Foto: M. Ströck (2006)
Onderzoekers ontwikkelden recentelijk een nieuwe methode om, met behulp van koolstof nanobuisjes, DNA naar bladgroenkorrels van verschillende plantensoorten te brengen. Volgens de auteurs is dit een eenvoudige en goedkope methode om het genetische materiaal van een plant aan te passen.
Genetische aanpassingen worden normaliter gedaan door veranderingen aan te brengen in de celkern. In dit geval passen de onderzoekers het DNA in de bladgroenkorrel aan. Bladgroenkorrel, ook wel chloroplasten genaamd, komen voor in cellen van planten, algen en bepaalde micro-organismen en zijn de plek waar de fotosynthese plaatsvindt.
Voor het aanbrengen van veranderingen in het chloroplast DNA zijn al methoden beschikbaar, maar deze zijn weinig efficiënt en/of vergen specialistische apparatuur. Wel wordt het aanpassen van chloroplast-DNA gezien als een veilig manier van genetische modificatie, omdat chloroplast-DNA via de vrouwelijke lijn wordt doorgegeven en dus niet in stuifmeelcellen terecht komt. Dit verkleint de kans op verspreiding van het aangepaste DNA.
Aanpassing van het chloroplast DNA is interessant voor gewasverbetering, bijvoorbeeld voor de productie van therapeutische eiwitten in planten. Een hoge productie kan bereikt worden door de aanwezigheid van meerdere chloroplast-DNA moleculen per chloroplast en meerdere chloroplasten per plantencel.
In het beschreven onderzoek is een enkelwandig koolstofnanobuisje gebruikt dat was omwikkeld in chitosan, een natuurlijk voorkomend suiker. Door elektrostatische interactie hecht het negatief geladen DNA aan het positief geladen oppervlak van het koolstofnanobuisje met chitosan. Via kleine poriën in het blad van de plant die de waterverdamping controleren, komt het complex in de plantencel waar het het dubbele membraan van de chloroplast passeert.

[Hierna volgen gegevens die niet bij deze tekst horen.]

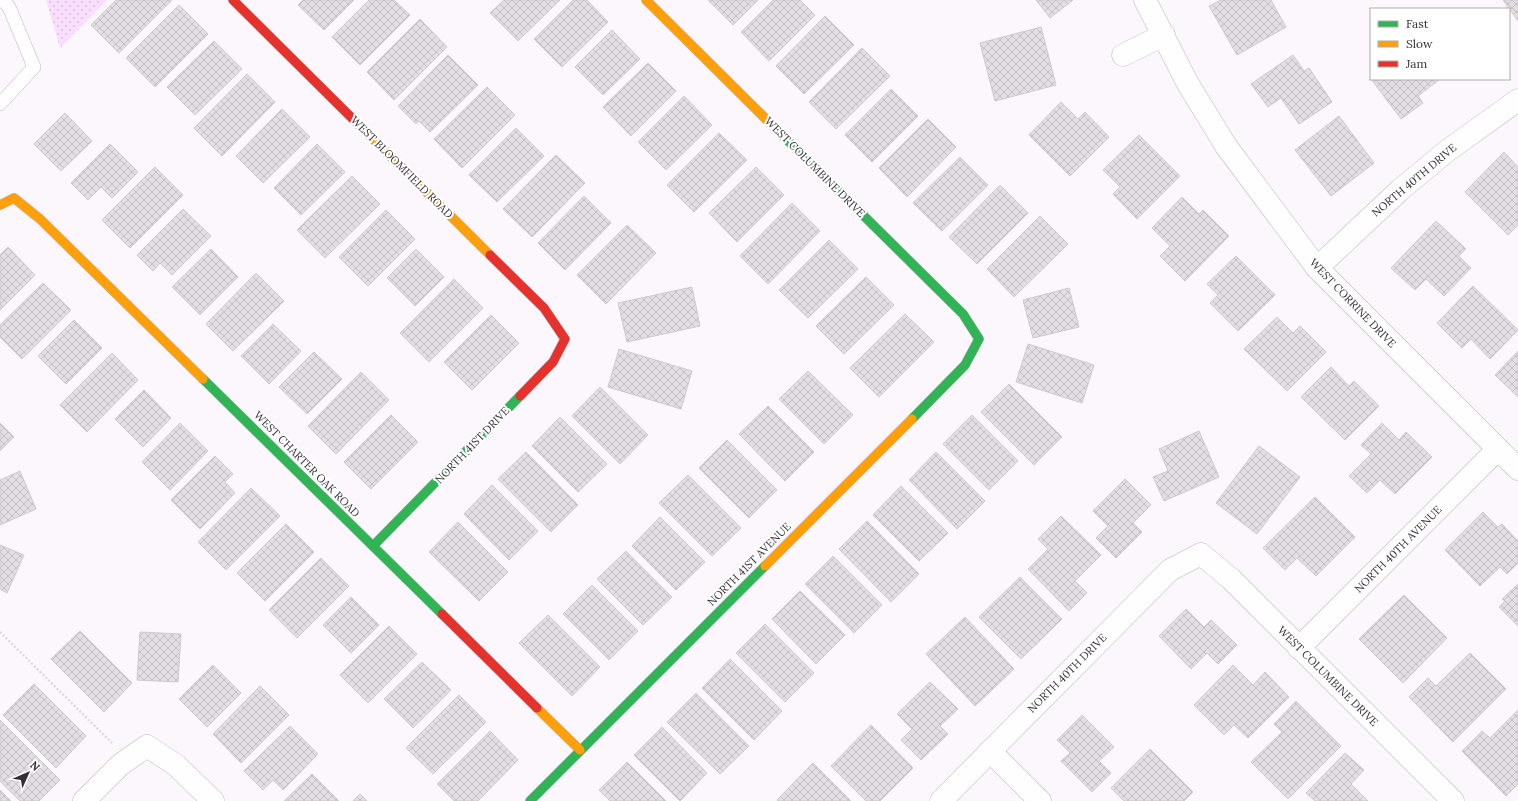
<svg xmlns="http://www.w3.org/2000/svg" width="1518" height="801" font-family="Lora,serif">
<defs>
<pattern id="park-dots" width="8" height="8" patternUnits="userSpaceOnUse"><rect width="8" height="8" fill="#f9dffd"/><path d="M2 2h.1M6 6h.1" fill="none" stroke="#d6c0d9" stroke-width="1.8" stroke-linecap="round"/></pattern>
<pattern id="building-cross-hatch" width="8" height="8" patternUnits="userSpaceOnUse"><rect width="8" height="8" fill="#e3dee4"/><path d="M0 0l8 8M0 8l8-8" fill="none" stroke="#c3bfc4"/></pattern>
</defs>
<rect width="100%" height="100%" fill="#fbf7fc"/>
<polygon fill="url(#park-dots)" points="46,0 107,0 60,48"/>
<g fill="url(#building-cross-hatch)" stroke="#cec9ce">
<polygon points="116,0 172,0 119,53 91,25"/>
<polygon points="303,0 354,0 324,30 298,5"/>
<polygon points="369,0 394,0 410,15 360,65 332,37"/>
<polygon points="504,0 560,0 518,41 490,13"/>
<polygon points="573,0 587,0 608,22 562,67 534,39"/>
<polygon points="708,0 758,0 733,25"/>
<polygon points="773,0 800,0 815,15 769,61 741,32"/>
<polygon points="1036,0 1073,0 1050,18"/>
<polygon points="1221,0 1271,0 1286,27 1237,55 1209,6"/>
<polygon points="1503,0 1518,0 1518,21"/>
<polygon points="179,5 208,34 155,87 126,58"/>
<polygon points="825,16 854,45 804,94 776,66"/>
<polygon points="420,19 447,47 394,100 367,72"/>
<polygon points="1041,27 1056,85 995,101 980,43"/>
<polygon points="612,30 640,59 603,95 575,67"/>
<polygon points="214,41 242,69 195,115 167,87"/>
<polygon points="862,48 890,76 836,129 809,102"/>
<polygon points="448,55 478,85 430,132 419,121 416,124 398,106"/>
<polygon points="1293,55 1304,71 1309,68 1332,102 1299,124 1281,98 1268,107 1251,84"/>
<polygon points="648,63 676,91 631,136 603,107"/>
<polygon points="247,74 275,102 222,156 194,128"/>
<polygon points="1371,79 1440,79 1418,96 1423,103 1401,119"/>
<polygon points="487,87 515,115 462,168 434,139"/>
<polygon points="891,89 918,116 872,162 845,135"/>
<polygon points="684,96 712,125 666,170 638,142"/>
<polygon points="1061,102 1078,119 1085,112 1109,137 1070,176 1029,135"/>
<polygon points="282,109 310,137 263,183 236,156"/>
<polygon points="65,113 92,141 61,171 34,144"/>
<polygon points="1339,116 1374,163 1331,196 1295,150"/>
<polygon points="928,119 956,147 907,197 879,168"/>
<polygon points="516,128 544,156 497,202 469,175"/>
<polygon points="719,133 747,160 694,212 667,185"/>
<polygon points="1139,135 1180,176 1137,219 1113,194 1120,187 1103,170"/>
<polygon points="110,144 138,172 112,198 101,187 88,200 71,183"/>
<polygon points="317,144 345,172 301,215 274,188"/>
<polygon points="1504,152 1518,167 1518,225 1508,235 1465,192"/>
<polygon points="556,155 585,183 532,237 503,209"/>
<polygon points="960,157 988,185 942,231 913,203"/>
<polygon points="155,167 183,195 130,248 102,220"/>
<polygon points="756,167 784,195 737,242 709,213"/>
<polygon points="352,176 380,204 325,258 297,230"/>
<polygon points="1000,185 1028,213 977,264 949,237"/>
<polygon points="584,196 611,223 565,270 538,243"/>
<polygon points="1182,197 1199,214 1203,210 1229,236 1185,281 1160,256 1170,246 1152,228"/>
<polygon points="792,203 820,231 768,284 740,256"/>
<polygon points="183,209 211,236 172,275 160,263 153,271 137,255"/>
<polygon points="386,210 415,239 368,286 339,257"/>
<polygon points="1040,216 1068,244 1014,297 987,269"/>
<polygon points="1436,221 1466,249 1459,256 1471,268 1444,296 1426,279 1415,290 1391,268"/>
<polygon points="627,225 656,253 606,304 577,275"/>
<polygon points="829,240 858,269 808,318 779,290"/>
<polygon points="8,247 35,275 0,310 0,255"/>
<polygon points="211,249 238,277 200,315 172,287"/>
<polygon points="416,249 444,277 415,306 387,278"/>
<polygon points="1236,256 1275,295 1238,331 1210,303 1218,295 1207,284"/>
<polygon points="256,273 284,301 233,351 206,324"/>
<polygon points="866,277 894,305 844,354 816,326"/>
<polygon points="454,279 483,308 429,362 400,333"/>
<polygon points="43,283 71,310 22,359 0,337 0,325"/>
<polygon points="1473,286 1518,330 1490,359 1471,339 1462,348 1437,323"/>
<polygon points="692,287 700,326 627,342 618,303"/>
<polygon points="1069,288 1079,327 1033,338 1023,300"/>
<polygon points="905,314 934,342 879,397 850,368"/>
<polygon points="491,315 519,343 472,390 444,362"/>
<polygon points="1277,317 1293,333 1300,326 1326,352 1287,391 1244,349"/>
<polygon points="74,320 102,348 66,384 38,356"/>
<polygon points="273,324 301,351 269,384 241,356"/>
<polygon points="1028,344 1094,365 1082,403 1016,382"/>
<polygon points="619,349 692,371 681,409 608,387"/>
<polygon points="1518,351 1518,397 1495,375"/>
<polygon points="314,352 342,379 307,414 279,387"/>
<polygon points="112,353 138,380 87,432 60,405"/>
<polygon points="1331,367 1349,386 1354,381 1379,406 1345,440 1301,397"/>
<polygon points="808,371 853,415 824,444 779,399"/>
<polygon points="361,372 389,400 336,454 308,426"/>
<polygon points="1009,384 1062,437 1034,465 981,412"/>
<polygon points="600,387 648,435 620,464 572,416"/>
<polygon points="144,390 171,418 143,447 115,419"/>
<polygon points="768,406 814,452 785,481 739,434"/>
<polygon points="391,415 418,442 371,489 344,462"/>
<polygon points="972,415 1018,461 989,490 943,444"/>
<polygon points="560,417 607,464 578,492 532,446"/>
<polygon points="0,423 14,437 0,451"/>
<polygon points="180,423 208,451 170,490 142,462"/>
<polygon points="1382,423 1399,440 1406,432 1432,457 1395,494 1380,480 1367,493 1349,476 1371,454 1361,445"/>
<polygon points="1199,431 1219,477 1164,501 1153,477 1168,471 1159,449"/>
<polygon points="727,440 777,490 749,518 699,468"/>
<polygon points="1259,446 1300,477 1257,534 1216,503"/>
<polygon points="526,452 578,505 551,532 498,479"/>
<polygon points="936,452 985,501 957,529 909,480"/>
<polygon points="215,456 233,474 225,482 235,493 200,529 171,500"/>
<polygon points="20,471 36,509 0,525 0,480"/>
<polygon points="688,475 741,528 712,556 659,503"/>
<polygon points="1125,479 1151,505 1133,523 1142,532 1116,558 1096,538 1108,526 1093,511"/>
<polygon points="492,485 538,531 509,560 464,514"/>
<polygon points="901,486 948,533 919,561 873,515"/>
<polygon points="251,488 280,516 226,570 198,542"/>
<polygon points="1315,497 1355,537 1316,576 1297,558 1285,570 1263,548"/>
<polygon points="1483,512 1498,527 1502,524 1518,541 1518,563 1507,574 1500,567 1480,586 1445,550"/>
<polygon points="1061,516 1101,555 1075,581 1087,593 1069,611 1028,569 1048,549 1038,539"/>
<polygon points="660,517 705,562 676,590 632,546"/>
<polygon points="867,521 919,574 891,602 839,549"/>
<polygon points="458,522 508,572 479,601 429,552"/>
<polygon points="286,524 314,552 265,601 237,573"/>
<polygon points="0,545 24,555 7,593 0,589"/>
<polygon points="626,551 672,597 643,625 597,579"/>
<polygon points="833,556 882,605 854,633 805,584"/>
<polygon points="321,558 349,586 297,638 269,610"/>
<polygon points="1020,577 1062,619 1021,659 979,617"/>
<polygon points="1518,584 1518,626 1499,607 1505,601 1502,599"/>
<polygon points="592,585 638,631 609,660 563,614"/>
<polygon points="800,591 845,635 816,664 772,619"/>
<polygon points="1404,595 1447,638 1403,683 1359,639"/>
<polygon points="351,597 379,625 351,653 323,625"/>
<polygon points="1186,609 1204,627 1211,620 1237,645 1218,664 1207,653 1191,669 1159,636"/>
<polygon points="548,615 600,667 572,696 519,643"/>
<polygon points="965,617 1014,669 975,706 926,654"/>
<polygon points="765,624 814,673 785,702 736,653"/>
<polygon points="389,626 417,654 368,703 340,675"/>
<polygon points="80,631 132,683 104,712 51,659"/>
<polygon points="140,632 181,634 178,682 137,680"/>
<polygon points="1470,653 1506,689 1453,742 1409,697 1428,678 1436,686"/>
<polygon points="730,659 782,711 754,740 702,688"/>
<polygon points="422,662 451,690 413,728 384,699"/>
<polygon points="213,665 241,693 207,727 179,699"/>
<polygon points="1233,665 1253,685 1265,672 1289,697 1248,738 1234,725 1224,735 1194,705"/>
<polygon points="930,682 958,709 940,726 948,734 921,760 901,740 912,729 897,714"/>
<polygon points="34,684 86,736 56,768 3,715"/>
<polygon points="260,686 289,715 241,763 213,734"/>
<polygon points="696,693 749,746 720,774 667,722"/>
<polygon points="459,695 486,722 433,774 406,748"/>
<polygon points="1296,701 1341,746 1288,799 1251,762 1282,732 1274,724"/>
<polygon points="1518,710 1518,784 1506,796 1462,751 1482,731 1490,738"/>
<polygon points="1082,715 1114,747 1099,761 1111,773 1092,792 1061,761 1070,753 1057,740"/>
<polygon points="0,720 60,780 39,801 20,801 0,781"/>
<polygon points="871,725 913,768 880,801 866,801 831,766"/>
<polygon points="290,726 318,754 283,790 273,780 263,790 244,771"/>
<polygon points="662,727 707,773 680,801 634,755"/>
<polygon points="490,731 518,760 478,801 454,801 437,784"/>
<polygon points="1150,749 1193,792 1184,801 1124,801 1111,788"/>
<polygon points="1345,753 1364,770 1351,784 1368,801 1315,801 1306,793"/>
<polygon points="627,762 666,801 610,801 599,790"/>
<polygon points="813,763 851,801 778,801 777,800"/>
<polygon points="312,774 339,801 284,801"/>
<polygon points="0,790 11,801 0,801"/>
<polygon points="360,794 367,801 353,801"/>
</g>
<g fill="none" stroke-linecap="round" stroke-linejoin="round">
<g stroke="#bcb8bd" stroke-width="14">
<polyline id="lane" points="0,104 34,67 9,7 2,0"/>
</g>
<g stroke="#bcb8bd" stroke-width="23">
<g id="street">
<polyline points="1145,0 1188,84 1226,146 1317,268 1518,469"/>
<polyline points="1123,55 1164,35"/>
<polyline points="1317,268 1400,190 1447,151 1518,100"/>
<polyline points="1299,648 1498,449"/>
<polyline points="990,751 1040,801"/>
<polyline points="84,801 120,765 147,746 176,765 213,801"/>
<polyline points="941,801 1170,570 1201,554 1231,579 1453,801"/>
</g>
</g>
<g stroke="#bcb8bd" stroke-width="10">
<g id="fast">
<polyline points="775,128 963,314 979,339 965,365 912,419"/>
<polyline points="203,379 442,614"/>
<polyline points="373,546 520,396"/>
<polyline points="530,801 765,566"/>
</g>
</g>
<g stroke="#bcb8bd" stroke-width="10">
<g id="slow">
<polyline points="646,0 775,128"/>
<polyline points="364,130 490,255"/>
<polyline points="0,205 14,198 40,219 203,379"/>
<polyline points="765,566 912,419"/>
<polyline points="537,708 580,750"/>
</g>
</g>
<g stroke="#bcb8bd" stroke-width="10">
<g id="jam">
<polyline points="233,0 364,130"/>
<polyline points="490,255 544,308 565,339 553,362 520,396"/>
<polyline points="442,614 537,708"/>
</g>
</g>
<polyline stroke="#dcdbdc" stroke-width="2.5" stroke-dasharray="2 2" stroke-linecap="butt" points="0,632 112,743"/>
<use href="#lane" stroke="#fefeff" stroke-width="13"/>
<use href="#street" stroke="#fefeff" stroke-width="22"/>
<use href="#fast" stroke="#30b455" stroke-width="9"/>
<use href="#slow" stroke="#ff9f0a" stroke-width="9"/>
<use href="#jam" stroke="#e5322d" stroke-width="9"/>
</g>
<g text-anchor="middle" dominant-baseline="central" stroke-width="4" stroke-linejoin="round" paint-order="stroke">
<g font-size="11" fill="#342e35" stroke="#fff">
<text transform="translate(402 167) rotate(45)">WEST BLOOMFIELD ROAD</text>
<text transform="translate(815 167) rotate(45)">WEST COLUMBINE DRIVE</text>
<text transform="translate(1414 180) rotate(-40)">NORTH 40TH DRIVE</text>
<text transform="translate(1353 303) rotate(46)">WEST CORRINE DRIVE</text>
<text transform="translate(472 445) rotate(-46)">NORTH 41ST DRIVE</text>
<text transform="translate(307 464) rotate(45)">WEST CHARTER OAK ROAD</text>
<text transform="translate(1398 549) rotate(-45)">NORTH 40TH AVENUE</text>
<text transform="translate(749 564) rotate(-45)">NORTH 41ST AVENUE</text>
<text transform="translate(1067 673) rotate(-45)">NORTH 40TH DRIVE</text>
<text transform="translate(1328 676) rotate(45)">WEST COLUMBINE DRIVE</text>
</g>
</g>
<rect x="1370" y="8" width="140" height="72" fill="#ffffff" stroke="#aeabae"/>
<rect x="1378" y="21" width="20" height="6" fill="#30b455" stroke="#aeabae"/>
<text x="1406" y="28" font-size="12" fill="#342e35">Fast</text>
<rect x="1378" y="41" width="20" height="6" fill="#ff9f0a" stroke="#aeabae"/>
<text x="1406" y="48" font-size="12" fill="#342e35">Slow</text>
<rect x="1378" y="61" width="20" height="6" fill="#e5322d" stroke="#aeabae"/>
<text x="1406" y="68" font-size="12" fill="#342e35">Jam</text>
<g transform="translate(28 773) rotate(45)" stroke="#ffffff" stroke-width="3" paint-order="stroke">
<path d="M0-3L7 15L0 10L-7 15Z" fill="#342e35"/>
<text y="-6" font-size="11" font-weight="bold" text-anchor="middle" fill="#342e35">N</text>
</g>
</svg>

Omdat de pH in de chloroplast relatief laag is laat het DNA los van het nanodeeltje. De onderzoekers laten zien dat het DNA specifiek in de chloroplast terecht komt en niet in de celkern.
De beschreven techniek blijkt eenvoudig toe te passen en is al op verschillende planten getest, waaronder rucola. Volgens de auteurs is het onwaarschijnlijk dat er nog koolstof nanobuisjes aanwezig zijn in eventueel commercieel te gebruiken planten, omdat meerdere cycli van zaad tot gewas nodig zijn voor de ontwikkeling van een commercieel gewas.
Reflectie
Deze studie laat zien dat nanomaterialen, in dit geval koolstof nanobuisjes, steeds meer toepassing vinden. Het gebruik van koolstof nanobuisjes om DNA in te brengen in chloroplasten en daarmee planten genetisch te modificeren is zo’n toepassing.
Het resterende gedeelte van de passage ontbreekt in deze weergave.